We take a similar view of the evidence here as it relates to the comparable sales admitted by the trial court. With regard to the Aldan, Inc., purchase of the 40-acre tract for $4,750 an acre in April 1968 and its sale eight months later for $8,750 an acre, the jury was also advised that Aldan, Inc., as seller, agreed in the contract with its purchaser to pay the cost of bringing sewer and water to the property. It would appear to us that those sales reflect the value of the property with and without sewer and water services and would give the jury a useful insight into the value of the subject property with such services. By the same token the jury was correctly permitted to consider the price paid by the Owners for the subject property. While there were zoning changes in the surrounding property between its purchase and the time it was taken wherein multiple-family, commercial and industrial zoning had been granted, the evidence is also that, despite the zoning changes, substantially all the surrounding property was also vacant and unimproved on the valuation date of January 12, 1971, and, in fact, was still undeveloped some five years later when viewed by the jury. The jury had evidence before it which permitted it to consider any dissimilarities as well as likenesses between the subject property and the comparable sales to which the Owners object and we find they were properly admitted in evidence. See Forest Preserve District v. Folta (1941), 377 Ill. 158, 162, 36 N.E.2d 264, 266.

*851The Owners finally contend that the verdict was contrary to the manifest weight of the evidence and clearly in error.

It is well established that where a jury in an eminent domain proceeding has viewed the subject property and fixed just compensation for its taking to be in an amount within the range of the evidence, the verdict will not be disturbed absent a showing the verdict was a result of prejudice or a clear and palpable mistake. (Department of Public Works & Buildings v. Klehm (1973), 56 Ill. 2d 121, 131, 306 N.E.2d 1, 7, cert. denied (1974), 417 U.S. 947,41 L. Ed. 2d 667, 94 S. Ct. 3072; Lake County Forest Preserve District v. Continental Illinois National Bank & Trust Co. (1976), 35 Ill. App. 3d 942, 952, 343 N.E.2d 6, 14.) This rule will apply even where the verdict substantially agrees with the value placed on the property by petitioners’ witnesses and appears to disregard the owner’s witnesses. (Department of Public Works & Buildings v. Christensen (1962), 25 Ill. 2d 273, 276-77,184 N.E.2d 884, 886.) The State’s valuation witnesses testified to a range of *7,800 to *8,000 an acre and its comparable sales demonstrated a value range of *5,000 to *8,750 an acre. The Owners’ witness testified its value was *30,000 an acre while comparable sales offered by the Owners were for *48,300 and *53,203 an acre. The jury viewed the property and its verdict of *99,738.66 or *9,618 an acre was within the range of the testimony. The jury was in a position to consider the weight to be given to the conflicting testimony and make a realistic assessment of just compensation to be awarded to the Owners. There was no indication the jury was influenced by either prejudice or mistake. See Forest Preserve District v. Krol (1957), 12 Ill. 2d 139, 145, 145 N.E.2d 599, 602.

On this record we will not interfere with the award made by the jury. The judgment of the Circuit Court of Du Page County is affirmed.

Affirmed.

SEIDENFELD, P. J, and BOYLE, J., concur.

REQUIREMENT 1 =>
According to the court opinion, what was the valuation date for the property?
REQUIREMENT 2 =>
Reproduce the part of the court opinion that starts at the words "On this record" and stops after "BOYLE, J., concur.".

Pixel coordinate listings =>
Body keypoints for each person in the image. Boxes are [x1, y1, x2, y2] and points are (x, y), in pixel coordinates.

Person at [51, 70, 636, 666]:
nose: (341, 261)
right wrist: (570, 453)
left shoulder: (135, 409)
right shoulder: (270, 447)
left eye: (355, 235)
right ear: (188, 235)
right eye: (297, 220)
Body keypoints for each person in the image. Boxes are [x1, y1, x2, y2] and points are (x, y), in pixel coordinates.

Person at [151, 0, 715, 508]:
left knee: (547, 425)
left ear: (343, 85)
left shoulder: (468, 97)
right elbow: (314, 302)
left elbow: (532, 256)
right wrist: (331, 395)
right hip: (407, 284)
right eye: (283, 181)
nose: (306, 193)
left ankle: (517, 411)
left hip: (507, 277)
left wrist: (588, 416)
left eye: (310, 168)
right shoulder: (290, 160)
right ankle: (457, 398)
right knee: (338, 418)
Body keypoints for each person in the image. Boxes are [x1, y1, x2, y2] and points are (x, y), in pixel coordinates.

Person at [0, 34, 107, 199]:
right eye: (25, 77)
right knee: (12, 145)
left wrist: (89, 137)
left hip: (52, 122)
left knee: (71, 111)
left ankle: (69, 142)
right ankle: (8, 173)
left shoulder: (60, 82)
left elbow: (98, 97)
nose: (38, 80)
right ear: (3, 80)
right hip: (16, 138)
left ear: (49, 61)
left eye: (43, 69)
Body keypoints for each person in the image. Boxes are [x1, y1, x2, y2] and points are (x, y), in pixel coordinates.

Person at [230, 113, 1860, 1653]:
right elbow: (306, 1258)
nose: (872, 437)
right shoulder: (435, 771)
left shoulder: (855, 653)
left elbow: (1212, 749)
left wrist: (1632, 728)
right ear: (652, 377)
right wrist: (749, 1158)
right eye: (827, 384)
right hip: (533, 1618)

YOUR RESPONSE 1 =>
January 12, 1971.

YOUR RESPONSE 2 =>
On this record we will not interfere with the award made by the jury. The judgment of the Circuit Court of Du Page County is affirmed.

Affirmed.

SEIDENFELD, P. J, and BOYLE, J., concur.